(PROVIDED TEXT Opens)

Fuel system specialists purge EPUs by attaching a hose to the aircraft, and then force hydrazine out with pressurized nitrogen. (Id. at 35:19-25, 40:1-7.) Certain procedures require specialists to switch between 200 and 400 pounds per square inch (psi) over the course of the purge. (Id. at 24:19-25, 25:1-8) Normally, he or she must disconnect one hose and attach another supplying a different pressure. (Pl. Ex. E at 11:15-23.) Master Sergeant Randall Mason, also an aircraft mechanic in the unit, sought to expedite purges by joining the two hoses into a "T" fitting that connected to the aircraft through a single hose. (Id. at 11:15-25, 13:11-17.) Maintenance personnel could then change the pressure simply by switching the position of a valve. (Id. at 11:15-25.)

Mr. Mason collected several parts from various shops on base to create the device. (Id. at 15:2-25, 16:1-25.) One component was a length of rubber hose manufactured by Defendant, Parker Hannifin, a Texas Corporation. (Id. at 14:6-9; Compl. at 1.) There is a factual dispute as to whether Mr. Mason assembled the device himself, or the fabrication shop assembled it for him. (Pl. Ex. A at 82:23-25, 83:1-5; Ex. E at 18:1-12.) It is undisputed, however, that this device was locally fabricated, and in use for approximately one year prior to the accident. (Pl. Ex. A at 48:25, 49:1-9; E at 22:17-19.)

(PROVIDED TEXT Closes)

WHAT IS EXPECTED –
Write the next part of the passage on the EPU purge device, starting after its last sentence. The records that come next are separate material and are not part of the passage on the EPU purge device.

(RECORD EXTRACTS Opens)

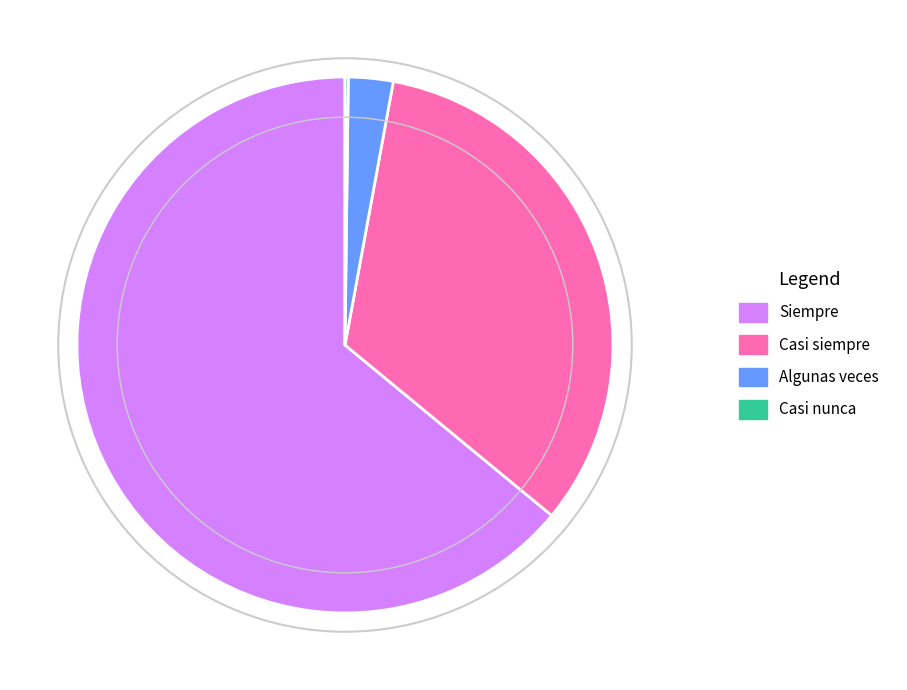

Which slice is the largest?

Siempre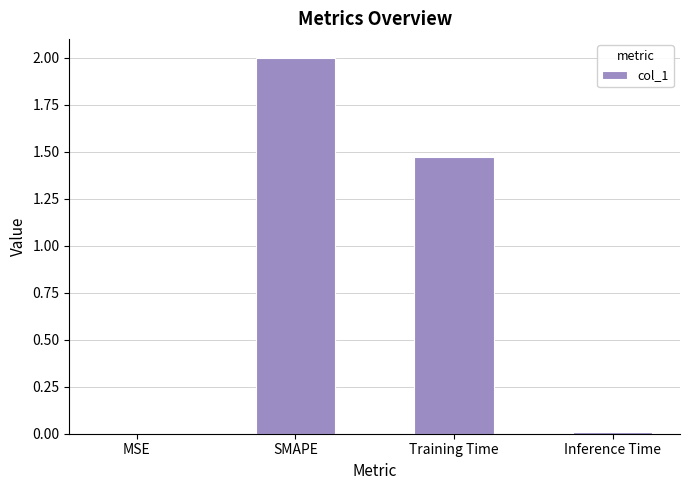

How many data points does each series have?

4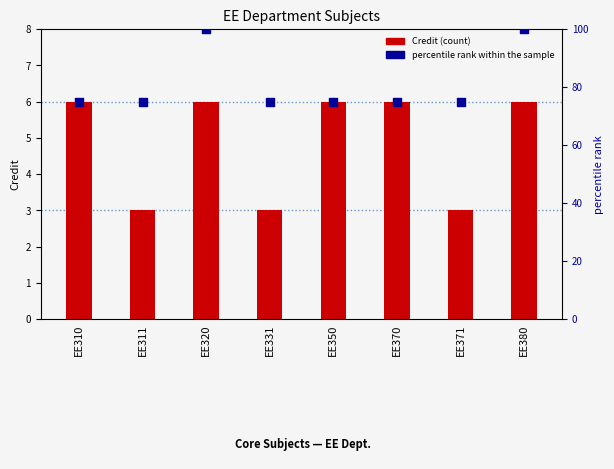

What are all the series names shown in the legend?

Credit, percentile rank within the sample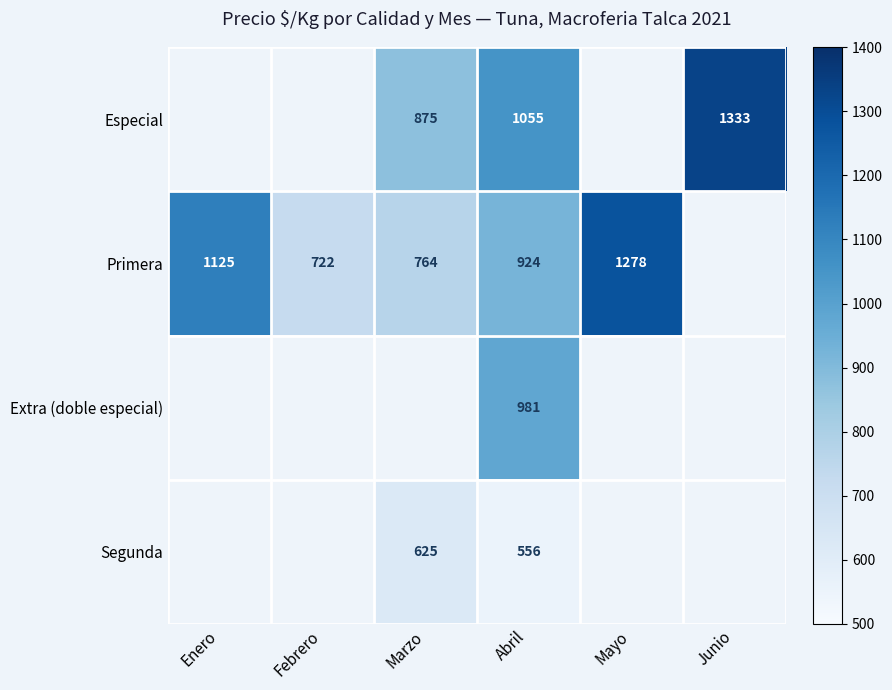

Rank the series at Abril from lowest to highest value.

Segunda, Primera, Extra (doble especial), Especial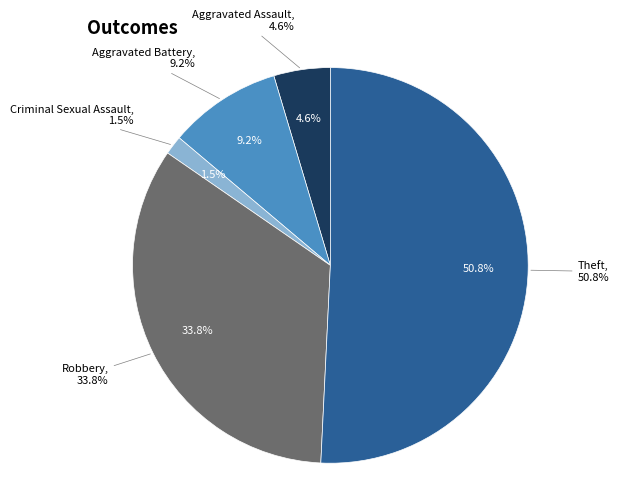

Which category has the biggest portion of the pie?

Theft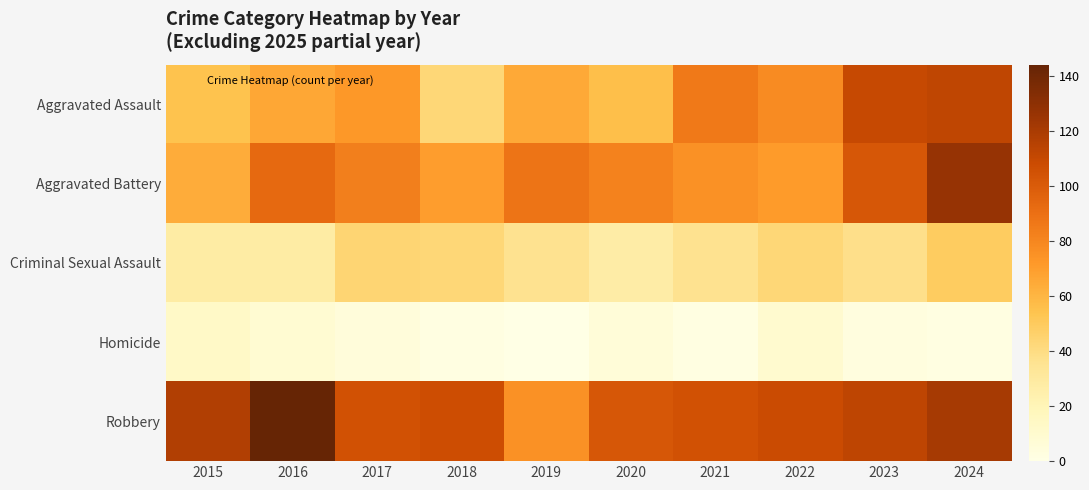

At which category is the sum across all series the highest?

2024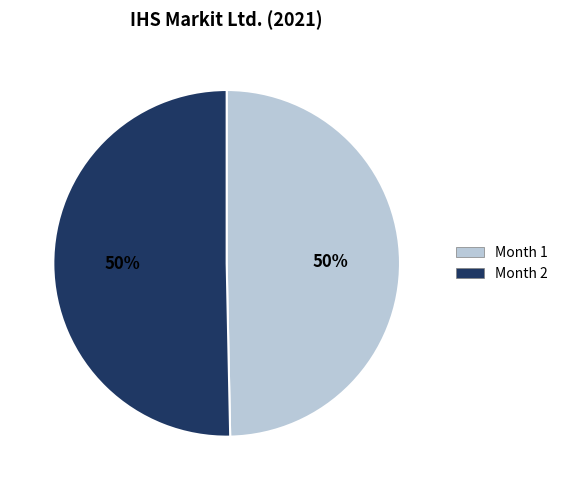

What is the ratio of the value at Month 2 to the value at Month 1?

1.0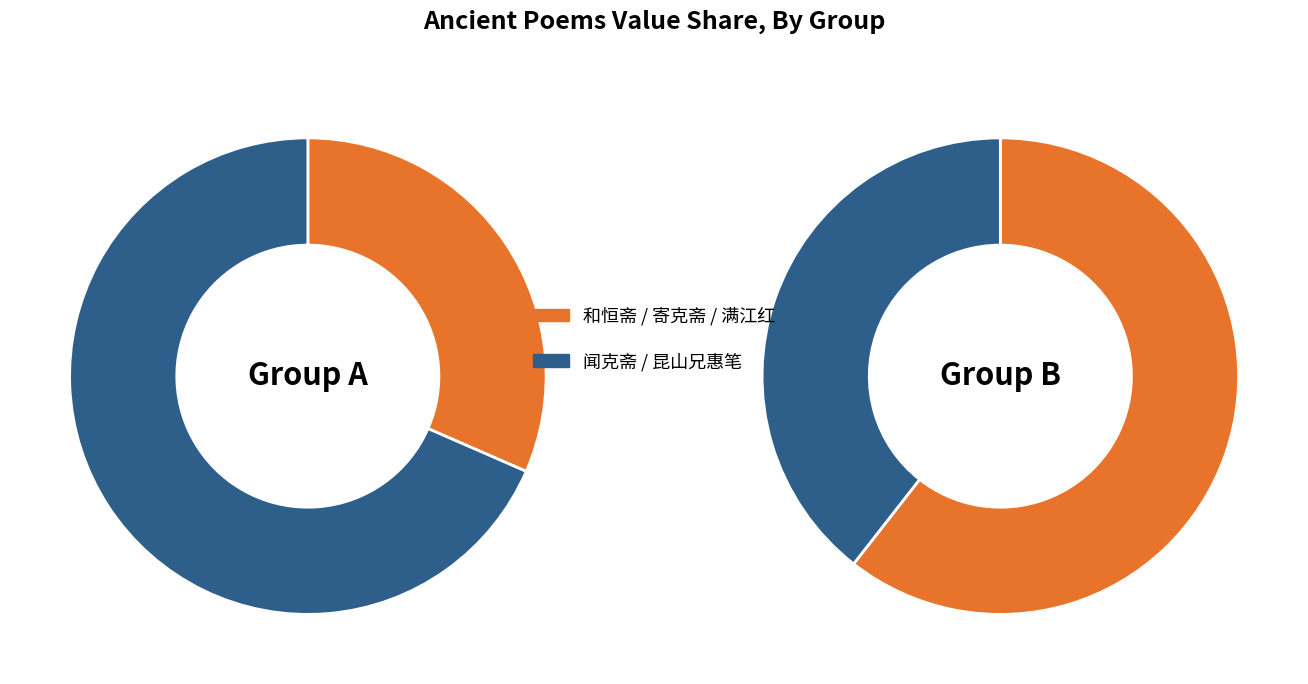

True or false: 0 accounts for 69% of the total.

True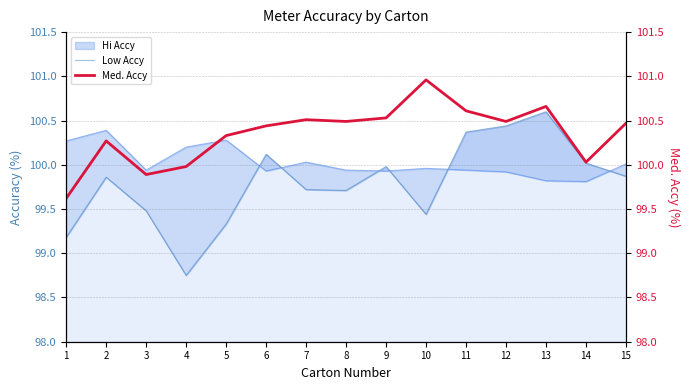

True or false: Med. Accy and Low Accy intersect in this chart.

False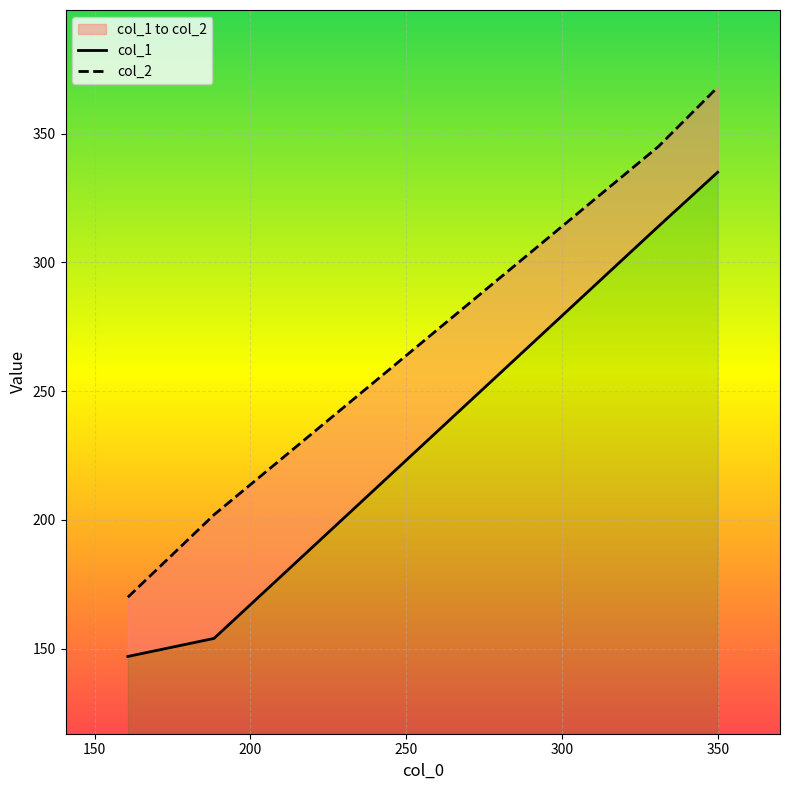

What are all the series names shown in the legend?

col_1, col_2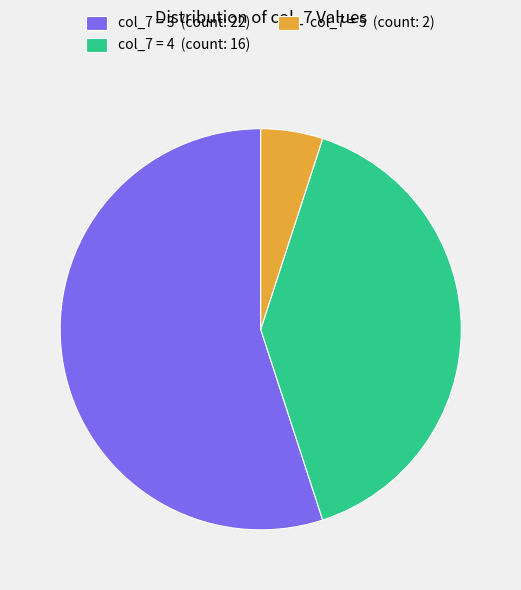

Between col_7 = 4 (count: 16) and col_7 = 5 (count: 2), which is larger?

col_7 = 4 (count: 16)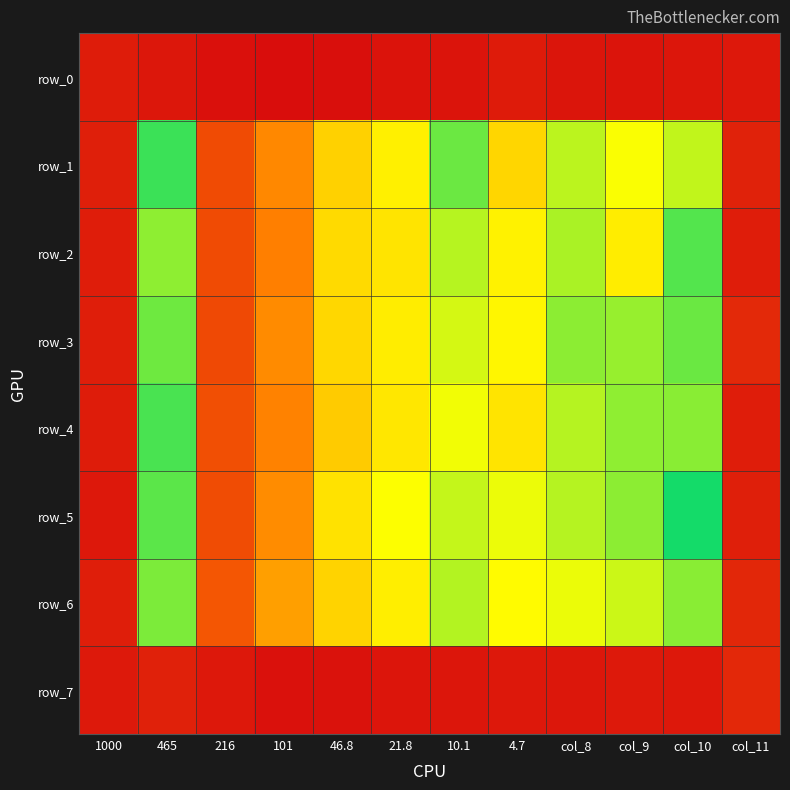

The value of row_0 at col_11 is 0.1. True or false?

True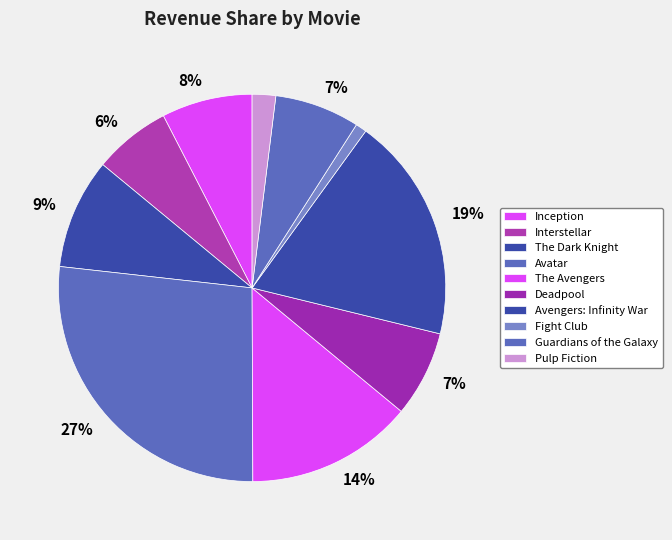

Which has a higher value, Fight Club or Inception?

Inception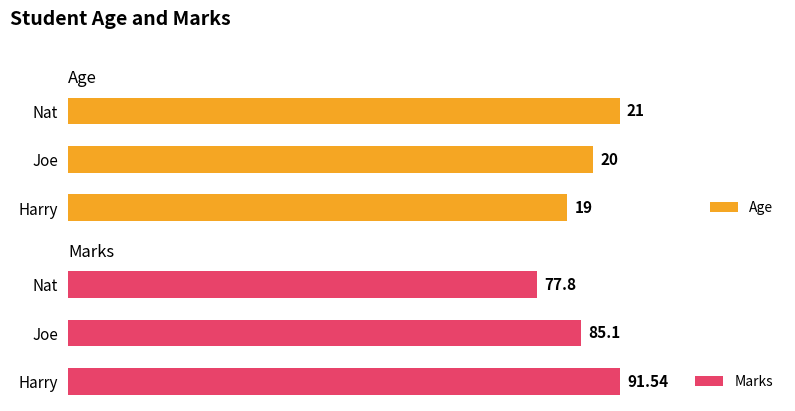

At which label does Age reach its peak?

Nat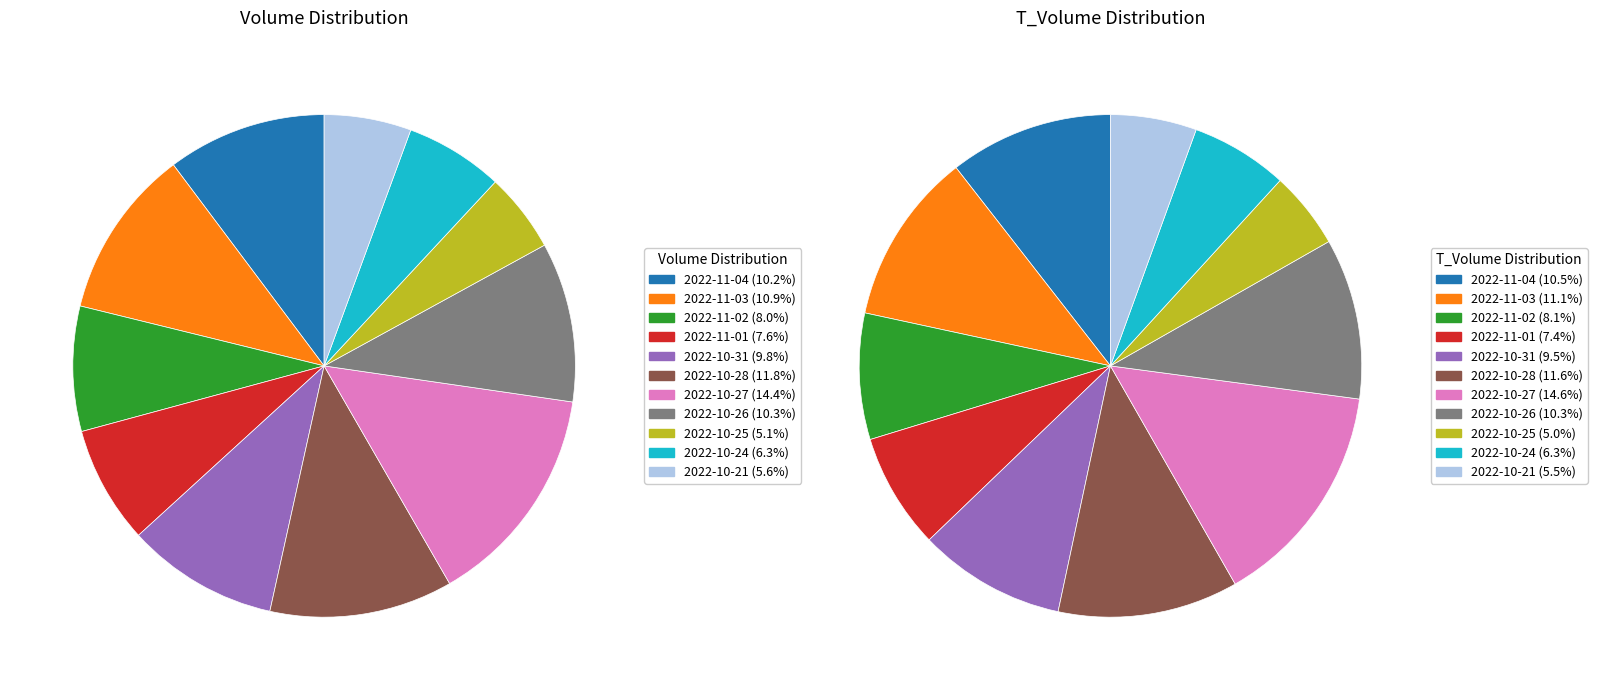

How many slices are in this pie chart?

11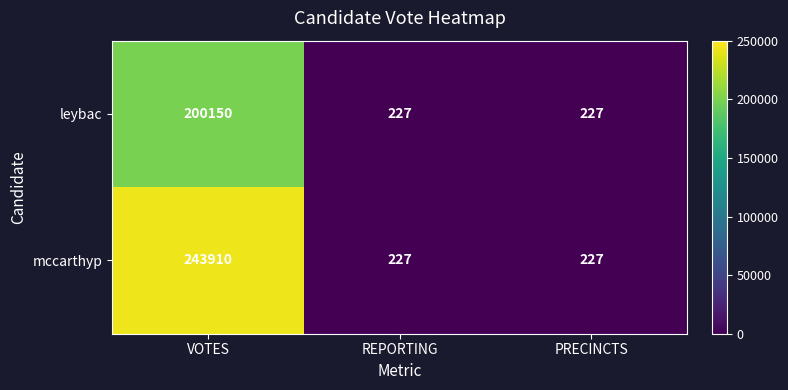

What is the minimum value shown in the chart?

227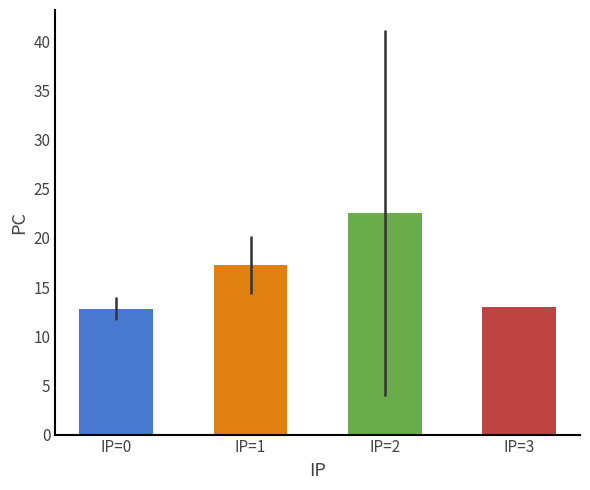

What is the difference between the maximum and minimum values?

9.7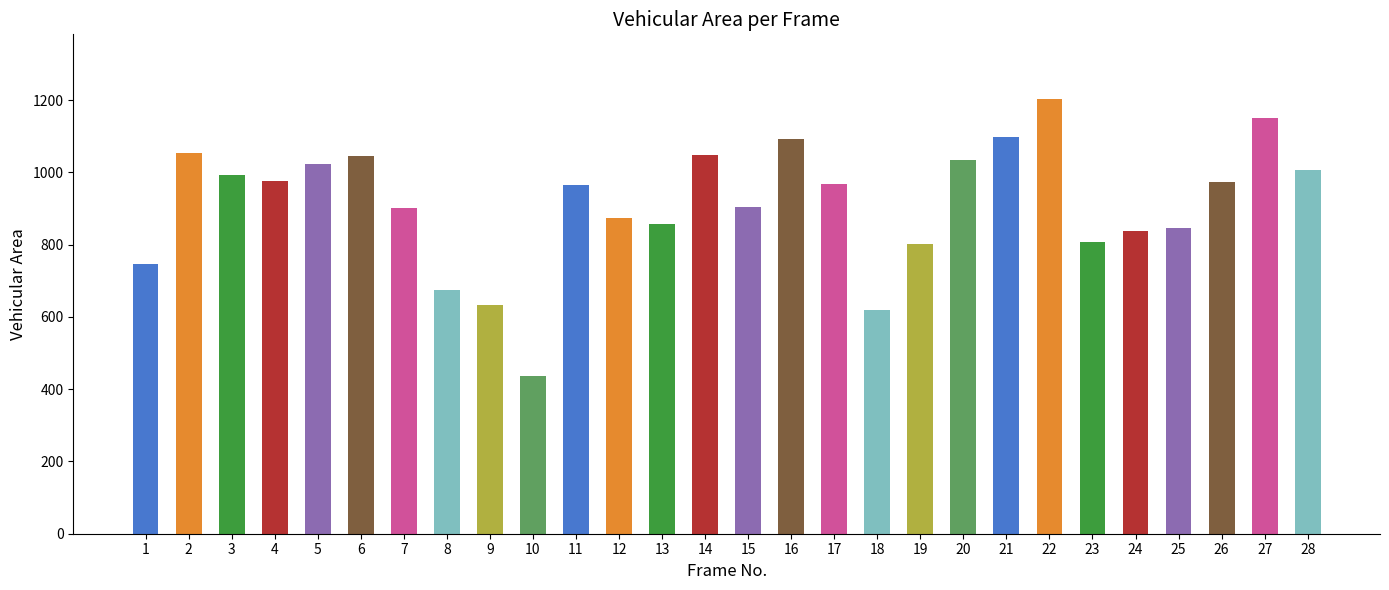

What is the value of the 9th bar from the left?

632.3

(RECORD EXTRACTS Closes)

TASK RESPONSE –
Defendant supplied the rubber hose in bulk to the Department of Defense ("DOD") for low-pressure air and vacuum systems; it is approximately one half inch wide, and rated for 200 psi. (Def. Ex. B at 2:6, 3:14-15; Pl. Ex. B at 3.) Mason's device subjected the hose to 400 psi during EPU purges. (Pl. Ex A at 54:5-18.) In accordance with DOD requirements, the hose was marked "LP-MIL5-593-4." (Def. Ex. B at 2:8; F at 9:17-21; Pl. Ex. B at 4.) The letters "LP" indicate that the hose is designed for low pressure. (Pl. Ex. B at 4.) U.S. Air Force Technical Order 42E1-1-1 requires technicians to consult it when they manufacture hose assemblies, and that same order indicates the hose was limited to 200 psi. (Def. Ex. B at 2:10, 3:15.) This technical order was available on the base at the time of assembly. (Def. Ex. E at 15:24-25, 16:1-16.; F at 28:15-25.) Plaintiff does not contest that the hose was improperly incorporated into the Mason device, and in violation of Technical Order 42E1-1-1.

On January 28, 2002, Plaintiff's supervisor instructed him to perform an EPU purge on an aircraft. (Id. at 39:4-18.) The Mason device was the only connector available for the purge, and it was the first time Plaintiff ever personally attached it. (Pl. Ex. A 49:3-16.) Mr. Bowman did not read the markings on that or any purge hose at any time before or during the purge in question. (Id. at 51:8-13.) The hose developed an audible leak under high pressure. (Id. at 52:1-17.) While Mr. Bowman investigated the leak, the hose burst in his face and injured him. (Id. at 52:20-23.) An examination revealed that the rupture was "consistent with the type [of] failure one would expect if a properly fabricated MIL-H-5593 hose were repeatedly subjected to pressures which were twice the operating pressure of the hose." (Pl. Ex. B at 3.)

Mr. Bowman subsequently filed suit against Defendant Parker Hannifin Corporation and others. Plaintiff claims Defendant breached a "duty to warn of the dangers of foreseeable use" of the hose, and was strictly liable for his injuries. (Compl. at 7.) Defendant subsequently filed a motion for summary judgment.

II. DISCUSSION

Defendant argues that it cannot be held strictly liable for Plaintiff's injuries because: (1) its product was substantially altered and not used as intended; and (2) Defendant had no additional duty to warn, and in any case a warning defect did not proximately cause Plaintiff's injuries. For the following reasons, this Court does not find that the hose was substantially altered, but agrees that Defendant, as manufacturers of this component part, had no additional duty to warn beyond the markings provided. Because no reasonable fact finder could conclude that the warnings were insufficient under New Jersey law, summary judgment will be granted without reaching the proximate cause issue.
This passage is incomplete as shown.